Goal of the exercise:
Filter the entries and keep only the lines where the string "bodycount" appears.

Stored data entries:

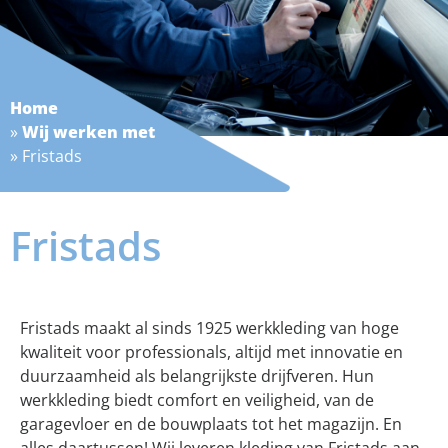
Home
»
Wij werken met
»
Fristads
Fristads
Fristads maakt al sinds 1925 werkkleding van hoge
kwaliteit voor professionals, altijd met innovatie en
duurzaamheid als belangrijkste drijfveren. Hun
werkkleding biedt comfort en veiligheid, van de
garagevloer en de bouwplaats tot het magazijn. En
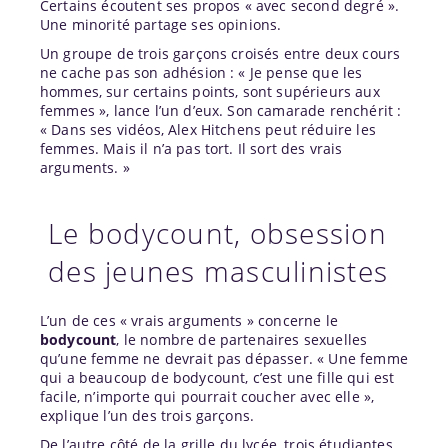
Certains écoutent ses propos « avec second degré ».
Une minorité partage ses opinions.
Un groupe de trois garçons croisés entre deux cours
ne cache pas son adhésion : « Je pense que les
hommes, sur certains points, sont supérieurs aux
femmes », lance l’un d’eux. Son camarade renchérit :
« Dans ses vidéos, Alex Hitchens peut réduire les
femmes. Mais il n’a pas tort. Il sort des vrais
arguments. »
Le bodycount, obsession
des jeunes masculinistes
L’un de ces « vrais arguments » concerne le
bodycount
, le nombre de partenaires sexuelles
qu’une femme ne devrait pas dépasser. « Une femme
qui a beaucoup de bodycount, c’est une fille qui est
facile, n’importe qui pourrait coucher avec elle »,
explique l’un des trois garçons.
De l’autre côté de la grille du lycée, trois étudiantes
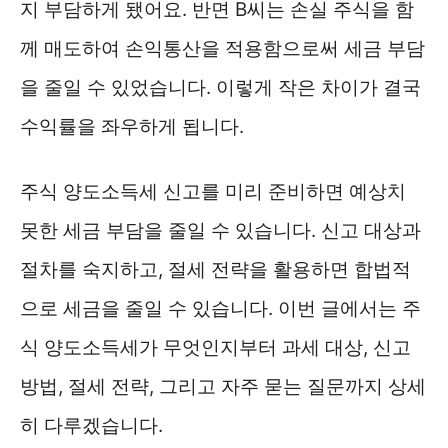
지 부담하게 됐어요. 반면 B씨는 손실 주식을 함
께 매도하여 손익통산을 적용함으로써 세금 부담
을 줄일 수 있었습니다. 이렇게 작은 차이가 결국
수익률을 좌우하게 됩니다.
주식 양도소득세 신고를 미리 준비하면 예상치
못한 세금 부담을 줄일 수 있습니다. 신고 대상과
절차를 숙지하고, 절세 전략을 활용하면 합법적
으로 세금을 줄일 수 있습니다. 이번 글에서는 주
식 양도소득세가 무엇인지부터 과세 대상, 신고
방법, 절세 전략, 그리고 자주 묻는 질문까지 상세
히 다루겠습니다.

* * *

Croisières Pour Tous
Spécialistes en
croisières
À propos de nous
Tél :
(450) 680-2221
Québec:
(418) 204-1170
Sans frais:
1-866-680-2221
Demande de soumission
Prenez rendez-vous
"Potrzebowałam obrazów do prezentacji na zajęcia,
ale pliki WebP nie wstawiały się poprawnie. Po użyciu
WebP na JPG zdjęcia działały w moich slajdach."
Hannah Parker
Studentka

Answer box:
Le bodycount, obsession
bodycount
qui a beaucoup de bodycount, c’est une fille qui est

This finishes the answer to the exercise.